Lens and sensor parameters
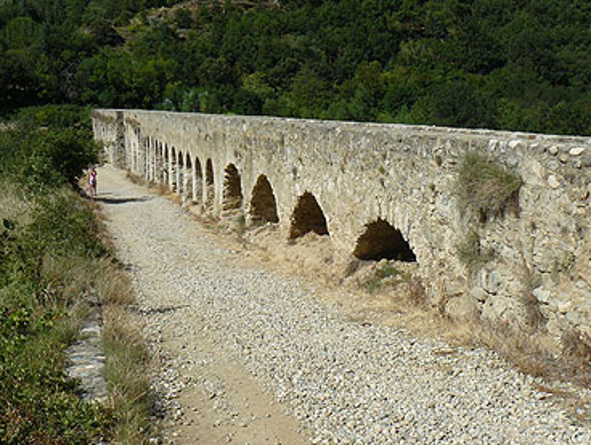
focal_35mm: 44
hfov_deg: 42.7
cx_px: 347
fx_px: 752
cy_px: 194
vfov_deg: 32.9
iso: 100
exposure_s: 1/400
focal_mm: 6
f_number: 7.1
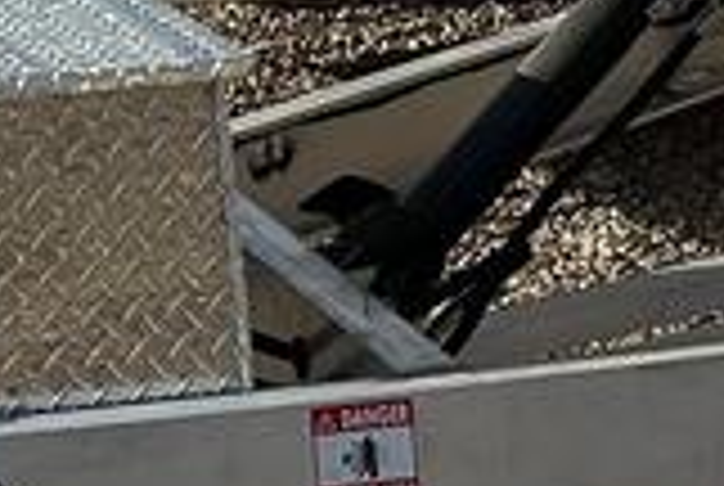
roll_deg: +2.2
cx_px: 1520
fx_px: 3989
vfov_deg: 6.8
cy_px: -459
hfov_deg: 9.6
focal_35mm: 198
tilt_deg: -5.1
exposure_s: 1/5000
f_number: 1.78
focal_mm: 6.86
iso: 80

...

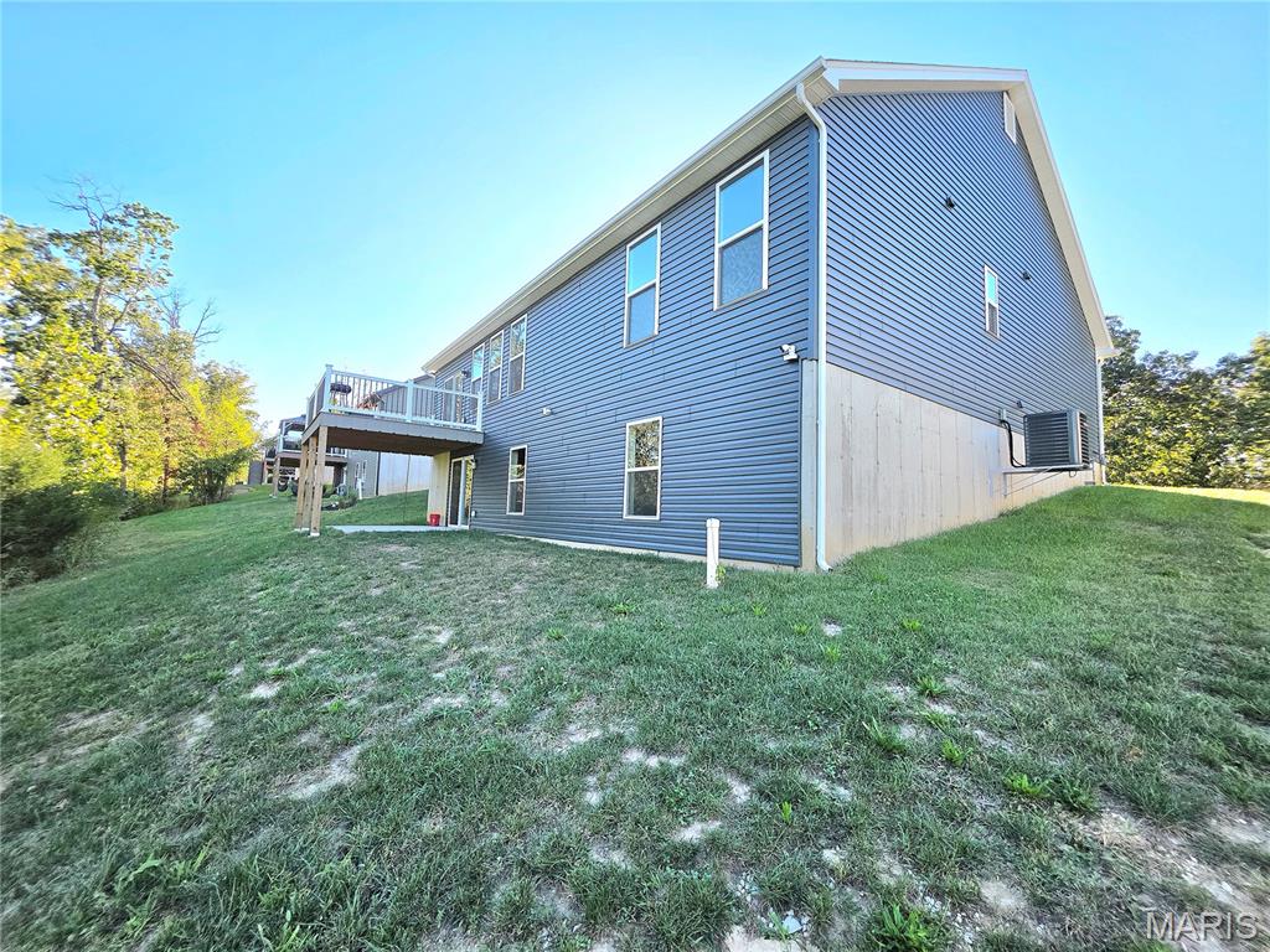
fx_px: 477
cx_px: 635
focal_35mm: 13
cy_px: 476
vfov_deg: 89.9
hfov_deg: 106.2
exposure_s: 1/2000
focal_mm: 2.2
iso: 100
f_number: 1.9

WHAT TO PRODUCE
In the entries above, the lines between the one holding "focal_35mm: 13" and the one holding "f_number: 1.9", inclusive, are to be printed exactly as written, and those alone.

EXERCISE OUTPUT
focal_35mm: 13
cy_px: 476
vfov_deg: 89.9
hfov_deg: 106.2
exposure_s: 1/2000
focal_mm: 2.2
iso: 100
f_number: 1.9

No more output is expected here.